I have had so many problems with my camera recently, and I haven't been able to use it in quite some time, but I can finally use it again now. :excited: 

Yesterday afternoon, I snapped some new photos of the ’tiels. 

Squirt



















Quinn (she was not interested one bit which made it hard to try get her to cooperate)



















Levi



















Luna



















Georgie



















Mishka



















Jack



















Bio


----------



## rashid100 (Oct 3, 2012)

wow!! squirt looks just like mt tiel!! can u tell me how to upload pics mate?? iam not able to.. also not able to make an avatar..... pls help.
and great pics


----------



## tweety2012 (Jul 29, 2012)

you have some really pretty tiels..


----------



## Vickitiel (Oct 10, 2012)

Gorgeous photos of some gorgeous 'tiels


----------



## bjknight93 (Nov 13, 2011)

I love all the pinnies on Mishka! So Levi turned out to be a girl?


----------



## MeanneyFids (Aug 24, 2010)

theyre all gorgeous!


----------



## acrobandit (Jul 21, 2012)

Wow, you have such beautiful birds. Georgie looks so wonderfully round! And Quinn is a stunner. <3


----------



## moonchild (Jul 29, 2012)

You have some incredibly gorgeous birds, and you've captured them so well! Can't wait until I get a DSLR myself. Do you use special lighting or a tripod or anything?


----------



## vampiric_conure (Jul 8, 2012)

Some stunning pix of your birds! Thanks for sharing


----------



## Renae (Feb 9, 2008)

Thanks guys.









I am still not sure on Levi’s sex, I am pretty sure she is a she, I could be wrong, but that is what I am sticking with unless she proves otherwise. 
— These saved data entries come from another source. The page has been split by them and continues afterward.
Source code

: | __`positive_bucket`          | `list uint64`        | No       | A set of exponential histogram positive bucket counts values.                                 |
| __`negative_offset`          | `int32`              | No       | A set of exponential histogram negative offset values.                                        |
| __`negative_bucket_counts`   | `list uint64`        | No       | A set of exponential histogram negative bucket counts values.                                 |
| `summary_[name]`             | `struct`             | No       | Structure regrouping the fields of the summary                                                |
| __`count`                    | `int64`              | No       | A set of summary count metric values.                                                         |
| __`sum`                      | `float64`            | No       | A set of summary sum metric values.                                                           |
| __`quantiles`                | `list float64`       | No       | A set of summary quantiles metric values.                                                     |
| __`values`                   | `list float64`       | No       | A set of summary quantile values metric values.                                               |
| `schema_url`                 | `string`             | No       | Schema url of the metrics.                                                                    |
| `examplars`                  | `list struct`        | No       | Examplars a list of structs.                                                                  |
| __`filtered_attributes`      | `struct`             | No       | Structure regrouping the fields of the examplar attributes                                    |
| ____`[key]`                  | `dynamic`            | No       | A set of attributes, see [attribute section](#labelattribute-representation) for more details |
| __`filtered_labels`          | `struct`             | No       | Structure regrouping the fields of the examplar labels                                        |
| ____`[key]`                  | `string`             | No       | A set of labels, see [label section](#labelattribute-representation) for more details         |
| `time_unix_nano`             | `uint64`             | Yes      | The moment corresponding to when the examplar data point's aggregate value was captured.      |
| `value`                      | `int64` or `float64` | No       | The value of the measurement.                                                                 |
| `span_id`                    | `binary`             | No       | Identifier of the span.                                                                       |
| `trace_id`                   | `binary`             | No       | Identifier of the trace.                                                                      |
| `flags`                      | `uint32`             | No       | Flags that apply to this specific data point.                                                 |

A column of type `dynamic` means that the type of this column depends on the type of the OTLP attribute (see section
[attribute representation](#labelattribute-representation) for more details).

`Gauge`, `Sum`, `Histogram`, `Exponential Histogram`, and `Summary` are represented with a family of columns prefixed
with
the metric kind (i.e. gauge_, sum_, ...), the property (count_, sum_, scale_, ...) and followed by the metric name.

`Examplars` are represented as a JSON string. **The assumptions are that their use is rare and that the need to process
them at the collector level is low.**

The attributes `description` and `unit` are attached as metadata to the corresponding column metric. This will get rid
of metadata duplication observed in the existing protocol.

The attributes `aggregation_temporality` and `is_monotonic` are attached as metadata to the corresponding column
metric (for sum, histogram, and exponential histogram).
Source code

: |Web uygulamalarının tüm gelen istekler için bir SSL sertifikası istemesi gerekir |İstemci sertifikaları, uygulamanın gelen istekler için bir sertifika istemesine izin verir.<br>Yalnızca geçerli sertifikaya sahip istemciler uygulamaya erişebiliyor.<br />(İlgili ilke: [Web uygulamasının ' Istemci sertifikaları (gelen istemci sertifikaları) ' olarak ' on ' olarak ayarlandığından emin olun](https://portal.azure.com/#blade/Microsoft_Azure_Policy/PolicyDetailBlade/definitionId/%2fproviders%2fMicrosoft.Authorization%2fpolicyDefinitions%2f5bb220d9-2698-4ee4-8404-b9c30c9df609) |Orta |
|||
I don’t use a tripod, but I do use a flash, I have the SB-600: http://www.techrific.com.au/nikon-s...d90-d5000-no-credit-card-surcharge-p-807.html.


----------



## JaimeS (Nov 28, 2011)

All of your babies are beautiful! I just love Squirt though! And I am so sad there are no platinums here in the US.


----------



## hysteriauk (Jun 24, 2012)

aww lovely birds


----------



## thistle (Sep 21, 2012)

Fantastic photos!

Your tiels are all simply stunning.


----------



## lperry82 (Aug 2, 2010)

They are all gorgeous


----------



## djones67 (Oct 2, 2012)

Your birds are absolutely stunning.


----------